Филат не мог, как все много работавшие люди, думать сразу – ни с того ни с сего, он сначала что-нибудь чувствовал, а потом его чувство забиралось в голову, громя и изменяя ее нежное устройство. И на первых порах чувство так грубо встряхивало мысль, что она рождалась чудовищем и ее нельзя было гладко выговорить. Голова все еще не отвечала на смутное чувство, от этого Филат терял равновесие жизни.
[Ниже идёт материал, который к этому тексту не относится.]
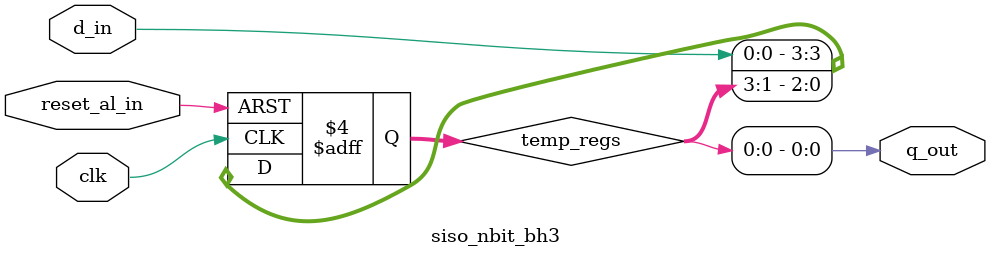
<source format=v>
/* becarefule about the order of execution in the non-blocking assignment too,
the one in between the stars will not work. the synthesis resutls is printed and
clearly shows the design is faulty. but I do not know why!!!, have to finish the book to read
about execution order in next chapter.*/

module siso_nbit_bh3 #(parameter N=4)(d_in, q_out, clk, reset_al_in);

input  clk;
input  reset_al_in;
input  d_in;
output q_out;

reg  [N-1:0] temp_regs;

always@(posedge clk, negedge reset_al_in) begin
	if (~reset_al_in) 
		temp_regs <= 0;
	else begin
	temp_regs <= (temp_regs >> 1);
	temp_regs[N-1] <= d_in;
        /*temp_regs <= (temp_regs >> 1);
	  temp_regs[N-1] <= d_in;*/
	end
end
assign q_out=temp_regs[0];
endmodule


</source>
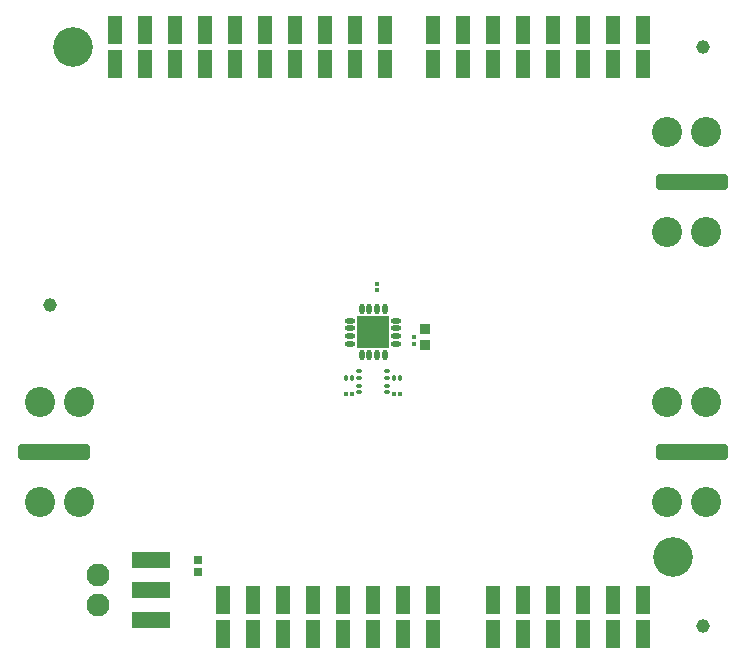
<source format=gts>
G04*
G04 #@! TF.GenerationSoftware,Altium Limited,Altium Designer,21.3.2 (30)*
G04*
G04 Layer_Color=8388736*
%FSLAX24Y24*%
%MOIN*%
G70*
G04*
G04 #@! TF.SameCoordinates,F3A22827-C8A6-453D-B49C-89BDF9855147*
G04*
G04*
G04 #@! TF.FilePolarity,Negative*
G04*
G01*
G75*
G04:AMPARAMS|DCode=30|XSize=15.7mil|YSize=14.6mil|CornerRadius=4.6mil|HoleSize=0mil|Usage=FLASHONLY|Rotation=270.000|XOffset=0mil|YOffset=0mil|HoleType=Round|Shape=RoundedRectangle|*
%AMROUNDEDRECTD30*
21,1,0.0157,0.0053,0,0,270.0*
21,1,0.0065,0.0146,0,0,270.0*
1,1,0.0093,-0.0027,-0.0032*
1,1,0.0093,-0.0027,0.0032*
1,1,0.0093,0.0027,0.0032*
1,1,0.0093,0.0027,-0.0032*
%
%ADD30ROUNDEDRECTD30*%
G04:AMPARAMS|DCode=31|XSize=17.8mil|YSize=16.6mil|CornerRadius=5.7mil|HoleSize=0mil|Usage=FLASHONLY|Rotation=0.000|XOffset=0mil|YOffset=0mil|HoleType=Round|Shape=RoundedRectangle|*
%AMROUNDEDRECTD31*
21,1,0.0178,0.0053,0,0,0.0*
21,1,0.0065,0.0166,0,0,0.0*
1,1,0.0113,0.0032,-0.0027*
1,1,0.0113,-0.0032,-0.0027*
1,1,0.0113,-0.0032,0.0027*
1,1,0.0113,0.0032,0.0027*
%
%ADD31ROUNDEDRECTD31*%
%ADD32R,0.0277X0.0296*%
%ADD33C,0.0454*%
%ADD34R,0.0462X0.0922*%
%ADD35R,0.1312X0.0560*%
G04:AMPARAMS|DCode=36|XSize=242.2mil|YSize=56mil|CornerRadius=15.5mil|HoleSize=0mil|Usage=FLASHONLY|Rotation=180.000|XOffset=0mil|YOffset=0mil|HoleType=Round|Shape=RoundedRectangle|*
%AMROUNDEDRECTD36*
21,1,0.2422,0.0250,0,0,180.0*
21,1,0.2112,0.0560,0,0,180.0*
1,1,0.0310,-0.1056,0.0125*
1,1,0.0310,0.1056,0.0125*
1,1,0.0310,0.1056,-0.0125*
1,1,0.0310,-0.1056,-0.0125*
%
%ADD36ROUNDEDRECTD36*%
G04:AMPARAMS|DCode=37|XSize=17.8mil|YSize=16.6mil|CornerRadius=5.7mil|HoleSize=0mil|Usage=FLASHONLY|Rotation=90.000|XOffset=0mil|YOffset=0mil|HoleType=Round|Shape=RoundedRectangle|*
%AMROUNDEDRECTD37*
21,1,0.0178,0.0053,0,0,90.0*
21,1,0.0065,0.0166,0,0,90.0*
1,1,0.0113,0.0027,0.0032*
1,1,0.0113,0.0027,-0.0032*
1,1,0.0113,-0.0027,-0.0032*
1,1,0.0113,-0.0027,0.0032*
%
%ADD37ROUNDEDRECTD37*%
%ADD38R,0.0178X0.0166*%
%ADD39R,0.0375X0.0355*%
%ADD40O,0.0178X0.0375*%
%ADD41O,0.0375X0.0178*%
%ADD42R,0.1103X0.1103*%
%ADD43C,0.1320*%
%ADD44C,0.0761*%
%ADD45C,0.1005*%
D30*
X12686Y8733D02*
D03*
X12911D02*
D03*
X11311D02*
D03*
X11087D02*
D03*
D31*
X11522Y9016D02*
D03*
Y8791D02*
D03*
X12478Y9016D02*
D03*
Y8791D02*
D03*
X11522Y9494D02*
D03*
Y9270D02*
D03*
X12478Y9494D02*
D03*
Y9270D02*
D03*
D32*
X6156Y2808D02*
D03*
Y3202D02*
D03*
D33*
X22986Y1000D02*
D03*
X23000Y20300D02*
D03*
X1213Y11706D02*
D03*
D34*
X19000Y20877D02*
D03*
X15000D02*
D03*
X19000Y19723D02*
D03*
X15000D02*
D03*
X20000Y20877D02*
D03*
X21000D02*
D03*
X16000D02*
D03*
X17000D02*
D03*
X14000D02*
D03*
X20000Y19723D02*
D03*
X21000D02*
D03*
X16000Y19723D02*
D03*
X17000Y19723D02*
D03*
X14000D02*
D03*
X18000Y20877D02*
D03*
Y19723D02*
D03*
X10400Y20877D02*
D03*
X6400D02*
D03*
X10400Y19723D02*
D03*
X6400Y19723D02*
D03*
X12400Y20877D02*
D03*
X11400D02*
D03*
X8400D02*
D03*
X7400D02*
D03*
X5400D02*
D03*
X4400D02*
D03*
X12400Y19723D02*
D03*
X11400D02*
D03*
X8400D02*
D03*
X7400D02*
D03*
X5400D02*
D03*
X4400Y19723D02*
D03*
X9400Y20877D02*
D03*
X3400D02*
D03*
X9400Y19723D02*
D03*
X3400D02*
D03*
X9000Y723D02*
D03*
X13000D02*
D03*
X9000Y1877D02*
D03*
X13000D02*
D03*
X8000Y723D02*
D03*
X7000D02*
D03*
X12000D02*
D03*
X11000D02*
D03*
X14000D02*
D03*
X8000Y1877D02*
D03*
X7000D02*
D03*
X12000Y1877D02*
D03*
X11000Y1877D02*
D03*
X14000D02*
D03*
X10000Y723D02*
D03*
Y1877D02*
D03*
X18000Y723D02*
D03*
Y1877D02*
D03*
X16000Y723D02*
D03*
X17000D02*
D03*
X20000D02*
D03*
X21000D02*
D03*
X16000Y1877D02*
D03*
X17000D02*
D03*
X20000D02*
D03*
X21000D02*
D03*
X19000Y723D02*
D03*
X19000Y1877D02*
D03*
D35*
X4606Y1207D02*
D03*
Y3207D02*
D03*
Y2207D02*
D03*
D36*
X22634Y15800D02*
D03*
X22627Y6800D02*
D03*
X1372D02*
D03*
D37*
X11087Y9274D02*
D03*
X11311D02*
D03*
X12911D02*
D03*
X12686D02*
D03*
D38*
X13350Y10643D02*
D03*
Y10418D02*
D03*
X12128Y12412D02*
D03*
Y12188D02*
D03*
D39*
X13723Y10360D02*
D03*
Y10891D02*
D03*
D40*
X11616Y10022D02*
D03*
X11872D02*
D03*
X12128D02*
D03*
X12384D02*
D03*
Y11578D02*
D03*
X12128D02*
D03*
X11872D02*
D03*
X11616D02*
D03*
D41*
X12778Y10416D02*
D03*
Y10672D02*
D03*
Y10928D02*
D03*
Y11184D02*
D03*
X11222D02*
D03*
Y10928D02*
D03*
Y10672D02*
D03*
Y10416D02*
D03*
D42*
X12000Y10800D02*
D03*
D43*
X22000Y3300D02*
D03*
X2000Y20300D02*
D03*
D44*
X2836Y1707D02*
D03*
Y2707D02*
D03*
D45*
X21795Y17475D02*
D03*
X23106D02*
D03*
X21795Y14125D02*
D03*
X23106D02*
D03*
X21788Y8475D02*
D03*
X23099D02*
D03*
X21788Y5125D02*
D03*
X23099D02*
D03*
X2211D02*
D03*
X900D02*
D03*
X2211Y8475D02*
D03*
X900D02*
D03*
M02*

</source>
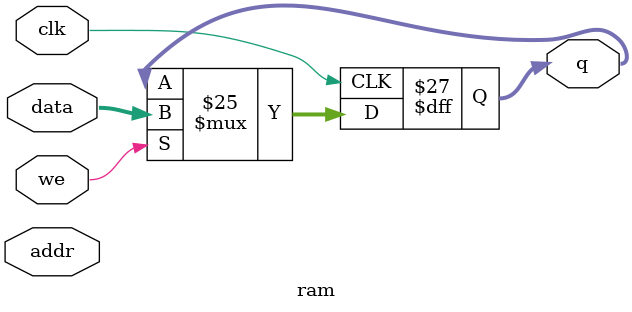
<source format=v>
module ram #(
    parameter ADDR_WIDTH=6,
    parameter DATA_WIDTH=8
) (
    input [DATA_WIDTH-1:0] data,
    input [ADDR_WIDTH-1:0] addr,
    input we, clk,
    output [7:0] q
);
reg [DATA_WIDTH-1:0] ram[2**ADDR_WIDTH-1:0];
// when we is high, write data to ram at address addr
// assign the ram value at address addr to q
always @(posedge clk)
begin
if (we)	
{ram[addr], q[7:0]} <= data;
end
endmodule

</source>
В дом Игната Порфирыча Филат ходил редко: там вновь поселились нищие и беженцы, которые даже свалочную площадь сумели загадить. Но тоска по утрате друга у Филата теперь заросла грустным воспоминанием, почти не мучительным. Дом же привлекал не одной памятью о прошлом, но и звал уйти за теми, кто ушел из него. Этот дом как-то обнадеживал и радовал Филата и облегчал его время в слободе, будто то были последние дни, которые можно прожить как попало.
8
Осень вступила по мягким осыпавшимся листьям и долго хранила землю сухой, а небо ясным. Очищенные от хлеба поля казались прохладной пустотой, и над ними реяли невидимые волосы паутины. Небо сияло голубым дном, как чаша, выпитая жадными устами. И шли те трогательные и потрясающие события, на которых существует мир, никогда не повторяясь и всегда поражая. Ежедневно человек из глубины и низов земли заново открывал белый свет над головой и питался кровью удивительных надежд.